▶ **WHAT THIS TASK INVOLVES**
Starting at the top of the entries below, set down each line exactly as written, and stop after the line containing "Picture 2: Row".

▶ **EXTRACTED MATERIAL**

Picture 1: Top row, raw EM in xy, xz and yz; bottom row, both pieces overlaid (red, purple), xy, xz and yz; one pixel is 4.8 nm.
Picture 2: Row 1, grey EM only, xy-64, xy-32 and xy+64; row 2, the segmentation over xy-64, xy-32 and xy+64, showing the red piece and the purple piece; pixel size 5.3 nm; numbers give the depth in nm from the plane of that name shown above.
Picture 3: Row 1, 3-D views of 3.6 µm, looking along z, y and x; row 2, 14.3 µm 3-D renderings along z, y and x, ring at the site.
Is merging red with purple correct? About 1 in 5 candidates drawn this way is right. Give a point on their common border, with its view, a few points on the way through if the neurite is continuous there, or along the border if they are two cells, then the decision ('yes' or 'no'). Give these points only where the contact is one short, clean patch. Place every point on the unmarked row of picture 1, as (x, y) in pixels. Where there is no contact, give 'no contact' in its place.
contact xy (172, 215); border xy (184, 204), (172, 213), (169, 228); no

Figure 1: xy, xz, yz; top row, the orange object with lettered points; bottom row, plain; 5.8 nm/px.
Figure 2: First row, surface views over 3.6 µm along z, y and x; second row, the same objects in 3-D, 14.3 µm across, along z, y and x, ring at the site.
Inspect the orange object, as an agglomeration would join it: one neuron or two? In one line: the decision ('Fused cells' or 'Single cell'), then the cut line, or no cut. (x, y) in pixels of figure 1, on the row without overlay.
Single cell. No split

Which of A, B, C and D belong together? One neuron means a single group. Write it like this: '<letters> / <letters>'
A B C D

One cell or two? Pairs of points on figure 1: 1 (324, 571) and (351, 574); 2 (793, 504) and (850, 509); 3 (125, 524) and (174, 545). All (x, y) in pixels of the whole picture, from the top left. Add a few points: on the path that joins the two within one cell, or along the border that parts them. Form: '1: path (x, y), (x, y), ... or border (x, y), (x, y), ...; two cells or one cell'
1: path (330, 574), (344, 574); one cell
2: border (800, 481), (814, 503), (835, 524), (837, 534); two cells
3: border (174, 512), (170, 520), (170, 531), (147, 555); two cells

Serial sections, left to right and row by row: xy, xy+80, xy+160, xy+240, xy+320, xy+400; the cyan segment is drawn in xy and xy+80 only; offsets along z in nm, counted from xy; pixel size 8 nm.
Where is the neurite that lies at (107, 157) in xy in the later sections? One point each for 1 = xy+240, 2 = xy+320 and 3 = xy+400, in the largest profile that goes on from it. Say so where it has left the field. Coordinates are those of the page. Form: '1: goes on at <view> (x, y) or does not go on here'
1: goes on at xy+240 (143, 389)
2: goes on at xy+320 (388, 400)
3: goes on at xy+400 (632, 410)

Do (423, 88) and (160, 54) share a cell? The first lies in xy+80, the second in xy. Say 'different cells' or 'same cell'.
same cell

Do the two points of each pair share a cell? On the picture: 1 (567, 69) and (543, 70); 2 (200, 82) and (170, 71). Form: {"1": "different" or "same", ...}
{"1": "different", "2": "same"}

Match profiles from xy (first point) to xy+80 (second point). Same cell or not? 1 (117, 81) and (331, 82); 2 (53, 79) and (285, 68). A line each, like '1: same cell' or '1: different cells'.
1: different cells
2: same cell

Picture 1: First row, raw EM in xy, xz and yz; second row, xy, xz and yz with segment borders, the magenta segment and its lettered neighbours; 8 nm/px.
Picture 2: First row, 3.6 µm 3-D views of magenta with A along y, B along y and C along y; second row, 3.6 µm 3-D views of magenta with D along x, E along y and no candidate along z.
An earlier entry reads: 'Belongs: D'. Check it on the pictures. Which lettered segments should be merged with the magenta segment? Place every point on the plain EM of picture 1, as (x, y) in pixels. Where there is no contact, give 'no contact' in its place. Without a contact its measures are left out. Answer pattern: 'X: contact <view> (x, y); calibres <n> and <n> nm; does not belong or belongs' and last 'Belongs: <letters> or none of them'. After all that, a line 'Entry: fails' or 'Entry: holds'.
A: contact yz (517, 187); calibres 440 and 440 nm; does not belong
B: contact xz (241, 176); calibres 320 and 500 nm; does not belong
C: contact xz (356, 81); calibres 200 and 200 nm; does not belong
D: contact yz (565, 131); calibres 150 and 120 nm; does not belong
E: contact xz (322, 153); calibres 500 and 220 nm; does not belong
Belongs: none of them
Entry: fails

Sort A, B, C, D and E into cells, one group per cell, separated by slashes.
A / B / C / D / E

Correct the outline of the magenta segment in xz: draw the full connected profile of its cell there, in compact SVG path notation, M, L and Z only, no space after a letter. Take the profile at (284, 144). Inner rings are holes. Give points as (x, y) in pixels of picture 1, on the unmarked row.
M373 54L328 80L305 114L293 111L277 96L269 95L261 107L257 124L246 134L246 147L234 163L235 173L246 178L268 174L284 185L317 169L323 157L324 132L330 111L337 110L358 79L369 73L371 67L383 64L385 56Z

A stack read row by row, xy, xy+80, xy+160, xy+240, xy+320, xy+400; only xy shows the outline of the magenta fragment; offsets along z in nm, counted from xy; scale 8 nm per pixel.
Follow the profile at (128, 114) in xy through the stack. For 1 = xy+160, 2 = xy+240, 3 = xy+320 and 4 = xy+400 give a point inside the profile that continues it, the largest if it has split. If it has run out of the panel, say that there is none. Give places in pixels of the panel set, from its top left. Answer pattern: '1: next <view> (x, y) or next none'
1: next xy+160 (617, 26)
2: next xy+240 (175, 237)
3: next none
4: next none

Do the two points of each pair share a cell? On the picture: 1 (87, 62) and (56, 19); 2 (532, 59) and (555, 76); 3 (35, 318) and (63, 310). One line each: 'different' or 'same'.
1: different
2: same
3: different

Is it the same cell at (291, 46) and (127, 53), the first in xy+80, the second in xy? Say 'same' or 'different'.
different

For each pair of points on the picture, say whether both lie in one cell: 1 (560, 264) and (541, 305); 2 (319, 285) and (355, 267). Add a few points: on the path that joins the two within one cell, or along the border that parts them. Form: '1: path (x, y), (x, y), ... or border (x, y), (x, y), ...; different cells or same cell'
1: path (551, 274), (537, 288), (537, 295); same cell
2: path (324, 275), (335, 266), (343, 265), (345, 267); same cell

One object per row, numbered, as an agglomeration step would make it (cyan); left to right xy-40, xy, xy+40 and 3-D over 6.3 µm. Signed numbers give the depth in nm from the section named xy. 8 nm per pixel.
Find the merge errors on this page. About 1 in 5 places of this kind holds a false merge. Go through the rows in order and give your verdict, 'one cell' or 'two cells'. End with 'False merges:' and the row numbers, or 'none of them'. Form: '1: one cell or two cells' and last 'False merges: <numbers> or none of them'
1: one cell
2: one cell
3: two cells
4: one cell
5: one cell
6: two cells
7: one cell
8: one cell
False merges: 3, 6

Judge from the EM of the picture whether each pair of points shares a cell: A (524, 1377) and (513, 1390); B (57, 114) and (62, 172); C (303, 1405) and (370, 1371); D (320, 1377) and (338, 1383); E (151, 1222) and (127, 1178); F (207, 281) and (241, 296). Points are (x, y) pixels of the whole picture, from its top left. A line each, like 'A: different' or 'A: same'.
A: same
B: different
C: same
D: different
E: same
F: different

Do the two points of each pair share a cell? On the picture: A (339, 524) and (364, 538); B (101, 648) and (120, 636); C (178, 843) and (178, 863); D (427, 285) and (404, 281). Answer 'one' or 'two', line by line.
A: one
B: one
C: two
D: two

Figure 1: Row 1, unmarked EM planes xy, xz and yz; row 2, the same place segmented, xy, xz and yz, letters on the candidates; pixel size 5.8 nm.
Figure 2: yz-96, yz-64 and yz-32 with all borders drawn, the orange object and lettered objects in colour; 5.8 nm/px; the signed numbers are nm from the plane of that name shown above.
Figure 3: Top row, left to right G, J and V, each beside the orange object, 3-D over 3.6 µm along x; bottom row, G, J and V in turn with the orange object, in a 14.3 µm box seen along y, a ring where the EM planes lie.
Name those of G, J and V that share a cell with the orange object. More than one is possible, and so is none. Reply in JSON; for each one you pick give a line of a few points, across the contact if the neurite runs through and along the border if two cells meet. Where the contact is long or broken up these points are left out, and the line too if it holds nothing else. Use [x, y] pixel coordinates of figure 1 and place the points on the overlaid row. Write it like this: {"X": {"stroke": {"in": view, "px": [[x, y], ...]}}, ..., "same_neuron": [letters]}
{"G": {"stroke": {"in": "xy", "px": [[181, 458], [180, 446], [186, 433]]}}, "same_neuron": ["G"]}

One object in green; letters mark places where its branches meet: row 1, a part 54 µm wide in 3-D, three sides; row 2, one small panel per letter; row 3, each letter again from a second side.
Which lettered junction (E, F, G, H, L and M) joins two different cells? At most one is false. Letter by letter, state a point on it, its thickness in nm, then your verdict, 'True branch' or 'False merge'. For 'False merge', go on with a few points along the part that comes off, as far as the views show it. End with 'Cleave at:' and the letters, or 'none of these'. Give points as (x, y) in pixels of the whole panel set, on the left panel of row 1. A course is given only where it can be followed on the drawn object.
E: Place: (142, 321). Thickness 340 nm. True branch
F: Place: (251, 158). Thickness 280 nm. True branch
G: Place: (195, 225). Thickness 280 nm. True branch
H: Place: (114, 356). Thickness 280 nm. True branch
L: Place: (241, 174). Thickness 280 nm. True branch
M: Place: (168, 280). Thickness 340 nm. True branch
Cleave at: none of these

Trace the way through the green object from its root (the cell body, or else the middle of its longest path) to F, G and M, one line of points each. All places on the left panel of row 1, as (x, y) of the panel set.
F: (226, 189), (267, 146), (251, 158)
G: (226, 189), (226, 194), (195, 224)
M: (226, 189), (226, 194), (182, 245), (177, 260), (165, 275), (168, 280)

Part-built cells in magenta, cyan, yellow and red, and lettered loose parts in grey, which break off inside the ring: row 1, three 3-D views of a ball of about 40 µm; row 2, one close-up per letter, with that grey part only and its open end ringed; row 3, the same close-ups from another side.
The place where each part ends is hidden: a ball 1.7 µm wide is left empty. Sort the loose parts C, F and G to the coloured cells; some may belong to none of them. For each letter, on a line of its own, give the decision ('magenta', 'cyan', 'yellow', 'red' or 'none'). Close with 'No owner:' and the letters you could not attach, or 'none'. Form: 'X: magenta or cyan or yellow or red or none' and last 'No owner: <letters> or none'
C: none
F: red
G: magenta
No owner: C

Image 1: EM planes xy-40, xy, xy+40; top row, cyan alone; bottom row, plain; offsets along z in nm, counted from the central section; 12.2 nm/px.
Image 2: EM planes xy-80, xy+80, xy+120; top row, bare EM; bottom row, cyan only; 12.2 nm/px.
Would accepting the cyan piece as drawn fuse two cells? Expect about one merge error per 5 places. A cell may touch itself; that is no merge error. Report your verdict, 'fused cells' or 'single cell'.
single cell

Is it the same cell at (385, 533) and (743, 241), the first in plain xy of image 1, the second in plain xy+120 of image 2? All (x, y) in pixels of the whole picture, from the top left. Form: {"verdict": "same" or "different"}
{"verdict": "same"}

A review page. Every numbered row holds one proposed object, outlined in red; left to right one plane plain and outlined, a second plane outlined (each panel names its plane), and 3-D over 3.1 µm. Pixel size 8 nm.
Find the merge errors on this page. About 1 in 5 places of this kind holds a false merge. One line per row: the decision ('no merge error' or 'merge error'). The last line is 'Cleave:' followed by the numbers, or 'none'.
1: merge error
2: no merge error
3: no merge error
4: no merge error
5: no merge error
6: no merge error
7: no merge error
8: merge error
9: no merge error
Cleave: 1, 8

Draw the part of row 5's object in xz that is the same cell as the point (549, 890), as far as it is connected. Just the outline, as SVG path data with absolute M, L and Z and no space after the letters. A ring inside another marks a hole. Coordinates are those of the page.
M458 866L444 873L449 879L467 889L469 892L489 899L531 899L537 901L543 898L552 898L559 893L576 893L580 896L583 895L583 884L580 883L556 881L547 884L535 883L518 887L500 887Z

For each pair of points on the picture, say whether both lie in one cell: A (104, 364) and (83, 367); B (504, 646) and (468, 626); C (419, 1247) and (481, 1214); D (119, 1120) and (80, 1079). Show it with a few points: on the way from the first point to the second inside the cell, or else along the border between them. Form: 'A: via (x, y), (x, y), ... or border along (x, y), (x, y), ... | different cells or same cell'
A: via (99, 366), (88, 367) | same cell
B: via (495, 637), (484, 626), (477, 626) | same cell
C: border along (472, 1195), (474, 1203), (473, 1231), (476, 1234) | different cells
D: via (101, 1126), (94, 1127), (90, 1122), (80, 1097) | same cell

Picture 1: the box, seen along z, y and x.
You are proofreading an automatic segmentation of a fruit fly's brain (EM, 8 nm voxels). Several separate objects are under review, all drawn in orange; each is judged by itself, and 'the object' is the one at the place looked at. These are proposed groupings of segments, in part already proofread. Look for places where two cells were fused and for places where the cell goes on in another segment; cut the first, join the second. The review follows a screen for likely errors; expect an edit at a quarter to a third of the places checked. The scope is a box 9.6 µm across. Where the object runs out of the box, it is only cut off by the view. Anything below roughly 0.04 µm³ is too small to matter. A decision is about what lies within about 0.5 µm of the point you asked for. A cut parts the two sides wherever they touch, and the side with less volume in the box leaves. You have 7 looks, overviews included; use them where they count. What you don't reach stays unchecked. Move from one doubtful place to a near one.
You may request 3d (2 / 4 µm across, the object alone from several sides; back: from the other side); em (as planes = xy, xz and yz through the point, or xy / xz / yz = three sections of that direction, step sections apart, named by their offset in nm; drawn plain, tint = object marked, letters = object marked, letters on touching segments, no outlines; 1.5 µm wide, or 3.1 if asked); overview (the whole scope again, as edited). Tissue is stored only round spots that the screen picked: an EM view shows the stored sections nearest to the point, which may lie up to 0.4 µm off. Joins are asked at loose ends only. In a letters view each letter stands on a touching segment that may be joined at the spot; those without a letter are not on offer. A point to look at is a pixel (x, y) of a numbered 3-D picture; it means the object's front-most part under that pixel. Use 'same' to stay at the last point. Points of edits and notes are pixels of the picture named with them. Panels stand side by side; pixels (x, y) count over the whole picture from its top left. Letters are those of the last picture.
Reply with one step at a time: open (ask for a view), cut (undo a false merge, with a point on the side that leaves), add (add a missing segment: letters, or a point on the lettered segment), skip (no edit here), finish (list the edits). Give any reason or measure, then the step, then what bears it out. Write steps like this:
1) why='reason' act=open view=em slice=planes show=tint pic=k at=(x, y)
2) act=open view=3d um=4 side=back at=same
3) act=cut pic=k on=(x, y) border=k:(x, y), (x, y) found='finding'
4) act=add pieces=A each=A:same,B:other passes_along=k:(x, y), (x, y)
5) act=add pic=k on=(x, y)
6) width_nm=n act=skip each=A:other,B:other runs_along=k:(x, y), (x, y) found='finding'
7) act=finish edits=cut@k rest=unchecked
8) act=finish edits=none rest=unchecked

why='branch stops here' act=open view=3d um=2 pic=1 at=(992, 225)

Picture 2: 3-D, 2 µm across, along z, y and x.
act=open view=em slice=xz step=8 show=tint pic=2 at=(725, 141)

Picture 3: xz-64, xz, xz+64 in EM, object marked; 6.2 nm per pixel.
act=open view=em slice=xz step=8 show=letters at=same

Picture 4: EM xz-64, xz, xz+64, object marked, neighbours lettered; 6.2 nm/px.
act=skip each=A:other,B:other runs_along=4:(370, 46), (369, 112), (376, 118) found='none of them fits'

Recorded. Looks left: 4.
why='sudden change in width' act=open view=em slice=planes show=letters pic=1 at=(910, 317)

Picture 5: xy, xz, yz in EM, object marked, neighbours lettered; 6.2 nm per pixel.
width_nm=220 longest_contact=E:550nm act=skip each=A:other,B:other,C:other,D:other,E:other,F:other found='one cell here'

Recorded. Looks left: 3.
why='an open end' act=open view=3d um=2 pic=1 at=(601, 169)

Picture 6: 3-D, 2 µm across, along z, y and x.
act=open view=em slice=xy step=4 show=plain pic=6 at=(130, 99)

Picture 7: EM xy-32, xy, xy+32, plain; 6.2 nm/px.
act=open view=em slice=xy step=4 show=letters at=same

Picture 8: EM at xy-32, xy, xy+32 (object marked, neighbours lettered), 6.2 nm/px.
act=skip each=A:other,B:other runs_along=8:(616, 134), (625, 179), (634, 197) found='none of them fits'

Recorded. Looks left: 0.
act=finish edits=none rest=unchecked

▶ **RESULT OF THIS EXERCISE**
Picture 1: Top row, raw EM in xy, xz and yz; bottom row, both pieces overlaid (red, purple), xy, xz and yz; one pixel is 4.8 nm.
Picture 2: Row 1, grey EM only, xy-64, xy-32 and xy+64; row 2, the segmentation over xy-64, xy-32 and xy+64, showing the red piece and the purple piece; pixel size 5.3 nm; numbers give the depth in nm from the plane of that name shown above.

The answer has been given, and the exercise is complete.